The Clay-Penzel case was cited in Medlock v. Owen, 105 Ark. 460, 151 S. W. 995, Harrison v. Harvey, 202 Ark. 486, 150 S. W. 2d 758, and in other decisions. In Pierce v. Jones, 207 Ark. 139, 179 S. W. 2d 454, stress was placed upon the rule that where the public used a road through open and unfenced lands — there having been no action of the county court creating it, and [where] there was no official attempt to work it or to exercise authority over it as a public highway, “a presumption arose that use of the way was not adverse to the [land] owner and that his consent would be implied.”

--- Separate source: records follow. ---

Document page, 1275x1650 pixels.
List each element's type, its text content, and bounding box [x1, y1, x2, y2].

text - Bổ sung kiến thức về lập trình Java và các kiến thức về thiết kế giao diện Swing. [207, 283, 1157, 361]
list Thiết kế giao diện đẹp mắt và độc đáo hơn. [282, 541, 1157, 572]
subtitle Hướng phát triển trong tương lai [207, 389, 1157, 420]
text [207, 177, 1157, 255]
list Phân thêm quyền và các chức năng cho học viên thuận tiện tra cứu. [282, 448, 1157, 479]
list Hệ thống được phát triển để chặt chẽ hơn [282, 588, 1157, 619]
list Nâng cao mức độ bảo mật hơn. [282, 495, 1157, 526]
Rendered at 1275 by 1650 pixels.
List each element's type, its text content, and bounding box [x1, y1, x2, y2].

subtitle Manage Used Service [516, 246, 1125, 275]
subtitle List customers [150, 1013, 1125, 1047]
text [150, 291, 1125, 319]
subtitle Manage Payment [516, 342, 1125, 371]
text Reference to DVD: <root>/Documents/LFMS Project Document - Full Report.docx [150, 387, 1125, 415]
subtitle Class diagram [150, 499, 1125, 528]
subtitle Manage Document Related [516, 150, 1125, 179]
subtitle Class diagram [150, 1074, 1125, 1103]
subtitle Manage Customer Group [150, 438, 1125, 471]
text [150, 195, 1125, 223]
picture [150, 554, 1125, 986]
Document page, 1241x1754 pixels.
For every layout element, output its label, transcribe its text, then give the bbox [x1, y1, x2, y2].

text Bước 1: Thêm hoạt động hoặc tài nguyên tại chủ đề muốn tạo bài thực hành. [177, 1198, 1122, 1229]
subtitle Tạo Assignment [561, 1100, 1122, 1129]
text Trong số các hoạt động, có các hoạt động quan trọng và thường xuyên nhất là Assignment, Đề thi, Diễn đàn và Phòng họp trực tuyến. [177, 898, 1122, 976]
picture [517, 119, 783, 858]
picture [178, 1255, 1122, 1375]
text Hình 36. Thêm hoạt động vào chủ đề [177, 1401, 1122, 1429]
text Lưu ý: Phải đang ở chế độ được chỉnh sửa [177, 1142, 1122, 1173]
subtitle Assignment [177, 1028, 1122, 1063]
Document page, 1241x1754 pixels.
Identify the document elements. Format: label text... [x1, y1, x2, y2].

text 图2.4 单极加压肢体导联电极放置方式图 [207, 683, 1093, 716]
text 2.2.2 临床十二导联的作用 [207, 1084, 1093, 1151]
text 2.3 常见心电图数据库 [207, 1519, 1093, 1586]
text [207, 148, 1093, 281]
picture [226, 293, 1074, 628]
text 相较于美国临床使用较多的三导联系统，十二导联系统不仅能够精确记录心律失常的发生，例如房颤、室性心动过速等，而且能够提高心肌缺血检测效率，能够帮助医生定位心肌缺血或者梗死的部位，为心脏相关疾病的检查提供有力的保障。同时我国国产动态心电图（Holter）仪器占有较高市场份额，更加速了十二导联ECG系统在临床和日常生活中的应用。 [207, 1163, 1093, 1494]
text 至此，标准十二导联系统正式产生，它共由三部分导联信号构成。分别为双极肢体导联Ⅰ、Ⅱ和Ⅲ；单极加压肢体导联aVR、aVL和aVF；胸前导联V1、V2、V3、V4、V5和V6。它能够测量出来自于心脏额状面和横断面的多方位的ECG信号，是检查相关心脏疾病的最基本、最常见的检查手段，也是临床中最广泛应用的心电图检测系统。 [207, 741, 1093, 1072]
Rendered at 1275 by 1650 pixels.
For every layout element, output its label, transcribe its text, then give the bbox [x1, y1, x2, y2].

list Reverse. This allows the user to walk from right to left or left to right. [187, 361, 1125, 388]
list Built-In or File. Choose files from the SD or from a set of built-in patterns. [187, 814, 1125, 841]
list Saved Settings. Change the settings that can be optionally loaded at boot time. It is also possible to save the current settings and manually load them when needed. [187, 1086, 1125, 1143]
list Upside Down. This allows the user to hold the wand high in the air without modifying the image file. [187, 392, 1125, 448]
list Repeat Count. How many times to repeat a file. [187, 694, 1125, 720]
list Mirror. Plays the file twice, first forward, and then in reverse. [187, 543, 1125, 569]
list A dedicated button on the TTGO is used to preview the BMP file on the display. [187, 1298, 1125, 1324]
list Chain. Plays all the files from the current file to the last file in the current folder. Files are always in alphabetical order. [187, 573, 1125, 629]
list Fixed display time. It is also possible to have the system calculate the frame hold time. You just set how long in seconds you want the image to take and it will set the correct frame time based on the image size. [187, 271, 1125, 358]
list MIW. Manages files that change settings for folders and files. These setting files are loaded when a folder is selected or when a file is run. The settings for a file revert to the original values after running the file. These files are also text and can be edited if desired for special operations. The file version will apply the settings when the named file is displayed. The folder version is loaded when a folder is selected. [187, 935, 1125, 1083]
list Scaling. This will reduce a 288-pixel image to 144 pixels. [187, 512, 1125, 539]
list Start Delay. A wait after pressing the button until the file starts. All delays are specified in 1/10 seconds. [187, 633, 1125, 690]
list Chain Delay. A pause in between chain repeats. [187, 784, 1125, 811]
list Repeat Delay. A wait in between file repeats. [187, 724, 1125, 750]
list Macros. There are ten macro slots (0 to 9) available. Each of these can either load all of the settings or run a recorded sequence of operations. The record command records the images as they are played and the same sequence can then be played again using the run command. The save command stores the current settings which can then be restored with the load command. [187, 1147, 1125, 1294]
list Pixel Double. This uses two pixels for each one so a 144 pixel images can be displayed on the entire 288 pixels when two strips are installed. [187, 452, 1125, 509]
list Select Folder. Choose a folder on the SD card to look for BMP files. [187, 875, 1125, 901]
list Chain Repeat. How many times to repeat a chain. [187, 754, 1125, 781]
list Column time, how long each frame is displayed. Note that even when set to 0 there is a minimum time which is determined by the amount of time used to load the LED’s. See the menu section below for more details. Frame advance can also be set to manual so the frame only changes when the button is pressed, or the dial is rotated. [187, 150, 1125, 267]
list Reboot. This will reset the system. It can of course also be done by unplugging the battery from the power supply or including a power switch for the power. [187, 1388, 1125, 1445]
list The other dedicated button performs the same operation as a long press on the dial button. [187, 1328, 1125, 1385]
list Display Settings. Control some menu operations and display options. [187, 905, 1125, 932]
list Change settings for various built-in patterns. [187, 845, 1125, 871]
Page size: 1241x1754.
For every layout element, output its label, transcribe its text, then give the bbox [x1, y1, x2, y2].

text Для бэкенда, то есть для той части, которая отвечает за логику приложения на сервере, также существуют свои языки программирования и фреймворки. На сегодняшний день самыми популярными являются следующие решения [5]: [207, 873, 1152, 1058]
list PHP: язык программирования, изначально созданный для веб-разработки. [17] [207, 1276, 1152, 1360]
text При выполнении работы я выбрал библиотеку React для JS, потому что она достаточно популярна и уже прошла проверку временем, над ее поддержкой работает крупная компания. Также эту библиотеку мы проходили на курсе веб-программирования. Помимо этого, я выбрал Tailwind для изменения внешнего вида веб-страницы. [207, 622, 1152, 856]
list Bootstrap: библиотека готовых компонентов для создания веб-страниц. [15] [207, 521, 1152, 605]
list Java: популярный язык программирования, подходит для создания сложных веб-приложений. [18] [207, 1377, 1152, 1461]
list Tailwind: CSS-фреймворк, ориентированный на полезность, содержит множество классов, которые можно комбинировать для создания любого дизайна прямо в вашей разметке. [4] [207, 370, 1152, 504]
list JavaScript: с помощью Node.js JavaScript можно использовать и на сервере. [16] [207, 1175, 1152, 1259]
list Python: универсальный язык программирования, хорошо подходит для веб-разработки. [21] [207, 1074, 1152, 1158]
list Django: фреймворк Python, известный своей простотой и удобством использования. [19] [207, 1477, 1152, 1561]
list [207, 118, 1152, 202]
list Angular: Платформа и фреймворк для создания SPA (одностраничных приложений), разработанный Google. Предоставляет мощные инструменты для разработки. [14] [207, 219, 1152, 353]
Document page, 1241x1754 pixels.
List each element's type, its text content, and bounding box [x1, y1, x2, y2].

In the case at bar there is no substantial evidence to dispute appellant’s testimony that use of the crossings began permissively. In the absence of evidence that such permissive use became hostile and that those who utilized the facilities did so in derogation of the railroad company’s claim that the territory involved was private, it must be held that Act 67 of 1913 was not violated. This results in a reversal of the judgments and dismissal of the cause.
APPEAL NO. 4791.
The information in this case charged the railroad company with violation of the same statute and section by conducting switching operations with an insufficient crew over the so-called Sweet Home Crossing. The highway is No. 65 and no question as to its public character is involved.
The defense is that watchmen are posted at the crossing, charged with a duty to give warning of an approaching train. The service is maintained during a 24-hour day.
The defendant thinks the legislative authority could not have had in mind a situation of this kind when Act 67 was passed in 1913. Very probably it did not. But the law does not contain an exception to meet the extraordinary situation encountered here, and we are powerless to read such a provision into it. Affirmed.